Our in-house designed, high resolution radar system could easily detect moving objects up to 200 meters away. The point cloud is color coded using ego-motion compensated radial velocity, which is a direct measurement from radar. Green objects are static while non-green objects are in motion.
In addition to our tried and true radar sensors, we’ve thought carefully about how to increase the effectiveness of optical sensors in inclement weather. We’ve integrated many custom-designed sensor cleaners, wipers, and air puffers to minimize water droplet flare and condensation on sensor lenses across our suite:
Our AVs are equipped with custom sensor cleaning solutions that can blow water off of cameras or wash dirt off of cameras, driven by machine learned camera degradation detectors.
Turning sensor data into action
Aside from reduced visibility, there are other things humans unconsciously take into account when driving on wet roads. Early on in road data collection, certain weather-related scenarios were perceived as “phantom objects” in our vehicle’s path. These included: Large puddles which often reflected light from other objects, and “Rooster tail” splashes which trailed vehicles in motion in front of an AV. Strong reflections and headlight glare on puddles and wet roads also had the potential to trigger false positives.

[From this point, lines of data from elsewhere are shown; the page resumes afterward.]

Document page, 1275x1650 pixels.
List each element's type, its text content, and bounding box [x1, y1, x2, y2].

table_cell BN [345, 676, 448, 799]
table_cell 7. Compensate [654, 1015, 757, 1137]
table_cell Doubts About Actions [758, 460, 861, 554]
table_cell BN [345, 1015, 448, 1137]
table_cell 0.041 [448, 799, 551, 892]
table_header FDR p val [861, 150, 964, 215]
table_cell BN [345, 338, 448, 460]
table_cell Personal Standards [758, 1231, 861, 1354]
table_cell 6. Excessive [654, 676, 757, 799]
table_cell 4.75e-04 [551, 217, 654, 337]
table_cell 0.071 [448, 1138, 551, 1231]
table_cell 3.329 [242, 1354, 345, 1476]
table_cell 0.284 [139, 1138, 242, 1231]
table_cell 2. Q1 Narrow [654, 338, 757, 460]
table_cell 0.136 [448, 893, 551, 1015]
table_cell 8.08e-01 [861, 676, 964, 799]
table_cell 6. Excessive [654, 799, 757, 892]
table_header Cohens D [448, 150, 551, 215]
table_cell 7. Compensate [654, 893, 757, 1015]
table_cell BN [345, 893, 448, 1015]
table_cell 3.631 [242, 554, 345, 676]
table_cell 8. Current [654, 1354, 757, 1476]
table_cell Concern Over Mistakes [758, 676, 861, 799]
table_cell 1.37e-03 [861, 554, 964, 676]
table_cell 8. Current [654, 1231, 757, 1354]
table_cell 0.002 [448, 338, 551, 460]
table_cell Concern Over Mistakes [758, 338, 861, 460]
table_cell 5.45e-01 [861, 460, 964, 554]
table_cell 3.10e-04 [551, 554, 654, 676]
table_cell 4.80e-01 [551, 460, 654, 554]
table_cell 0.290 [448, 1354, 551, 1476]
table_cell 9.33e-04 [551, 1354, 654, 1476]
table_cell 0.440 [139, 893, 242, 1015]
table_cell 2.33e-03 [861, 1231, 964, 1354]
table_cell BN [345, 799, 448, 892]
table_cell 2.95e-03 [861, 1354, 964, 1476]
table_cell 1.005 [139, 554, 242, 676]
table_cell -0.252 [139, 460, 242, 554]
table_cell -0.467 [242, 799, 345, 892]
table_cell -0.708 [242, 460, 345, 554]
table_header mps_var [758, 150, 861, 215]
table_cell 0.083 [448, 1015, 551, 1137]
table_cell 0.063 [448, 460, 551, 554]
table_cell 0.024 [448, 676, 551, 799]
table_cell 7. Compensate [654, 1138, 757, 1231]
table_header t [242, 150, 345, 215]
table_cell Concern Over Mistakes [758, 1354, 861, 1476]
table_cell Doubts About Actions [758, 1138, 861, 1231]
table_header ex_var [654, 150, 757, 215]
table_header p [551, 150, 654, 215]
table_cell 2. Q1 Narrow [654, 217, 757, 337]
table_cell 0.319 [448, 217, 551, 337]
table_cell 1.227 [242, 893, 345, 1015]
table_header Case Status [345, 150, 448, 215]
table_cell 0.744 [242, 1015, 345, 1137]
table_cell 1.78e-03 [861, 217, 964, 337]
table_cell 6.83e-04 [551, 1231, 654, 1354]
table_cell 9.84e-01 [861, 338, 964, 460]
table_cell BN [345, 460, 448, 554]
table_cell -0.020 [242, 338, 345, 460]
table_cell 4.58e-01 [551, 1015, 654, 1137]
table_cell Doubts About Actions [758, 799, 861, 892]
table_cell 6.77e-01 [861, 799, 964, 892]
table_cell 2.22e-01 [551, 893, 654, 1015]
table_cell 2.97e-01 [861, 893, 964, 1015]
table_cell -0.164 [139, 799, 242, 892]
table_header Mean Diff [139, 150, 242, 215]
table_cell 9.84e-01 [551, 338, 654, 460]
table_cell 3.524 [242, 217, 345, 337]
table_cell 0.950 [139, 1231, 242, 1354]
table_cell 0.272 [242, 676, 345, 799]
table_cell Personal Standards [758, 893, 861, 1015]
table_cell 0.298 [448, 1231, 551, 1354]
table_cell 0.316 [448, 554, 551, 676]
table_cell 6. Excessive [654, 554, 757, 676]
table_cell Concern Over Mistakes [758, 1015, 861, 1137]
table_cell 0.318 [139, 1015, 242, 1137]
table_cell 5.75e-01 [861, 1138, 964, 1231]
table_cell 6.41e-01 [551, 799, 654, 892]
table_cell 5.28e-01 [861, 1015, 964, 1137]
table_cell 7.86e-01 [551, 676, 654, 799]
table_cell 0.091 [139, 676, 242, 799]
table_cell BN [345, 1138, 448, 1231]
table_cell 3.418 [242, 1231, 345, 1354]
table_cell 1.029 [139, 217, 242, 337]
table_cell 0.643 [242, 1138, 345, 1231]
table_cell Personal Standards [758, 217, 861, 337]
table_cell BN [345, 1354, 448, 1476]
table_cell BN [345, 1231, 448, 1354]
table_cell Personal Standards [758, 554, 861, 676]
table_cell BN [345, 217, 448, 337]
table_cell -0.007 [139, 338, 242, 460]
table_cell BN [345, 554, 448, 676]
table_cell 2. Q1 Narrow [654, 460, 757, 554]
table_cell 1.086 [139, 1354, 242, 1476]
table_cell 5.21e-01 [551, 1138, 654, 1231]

Understanding that these conditions could degrade vehicle performance, we proactively fed rainy road data into our robust perception and prediction stack, generating mountains of “splash and puddle data” in simulation to harden our fleet. As a result, our AI has learned to detect and filter out these phantom objects.
Wet roads also affect AV motion planning and controls. One of the main reasons we proactively drive more gently in adverse weather is to account for the reduced friction of our tires on the road. Just as human drivers do, when an AV encounters inclement weather it adjusts its acceleration and deceleration rates, steering capabilities, gives more distance to other road users and lowers maximum speeds. Nevertheless, inclement conditions still increase the likelihood of excessive tire slippage for any vehicle on the road. This is especially true when driving over tram rails or metal grates (which are slippery even in dry conditions!). To compensate for this, we redesigned how our planning and controls stack responds to more comfortably handle excessive slipping events. Just as a trained driver would, each AV now detects rain and adjusts its driving behavior. If it still experiences excessive tire slip, it responds by adjusting its plan in real-time, keeping our AV and its occupants on a safe trajectory.
Owning the full development stack, from hardware sensors all the way up to the AI software that powers decision making, creates a tight development feedback loop that helps us make a ton of rapid improvements over a short period of time. Since beginning this work a year ago, we’ve leveraged tens of thousands of miles of supervised and simulated rain drives to enable autonomous driving in somewhat heavy rain. Our fleet has been able to maintain 86% uptime during California’s historic winter storms. And when San Francisco’s infamous Karl the Fog returns later this year, our AVs will be ready.
While we recognize that there is a lot more to do to tackle inclement weather in San Francisco and beyond, we’re proud of these methodical, incremental improvements we’ve made to our stack, enabling rides in 2023 that weren’t possible in 2022. As we expand into new geographies, we’ll continue to implement new solutions that help us travel more safely and comfortably through ice, snow, dust storms and more.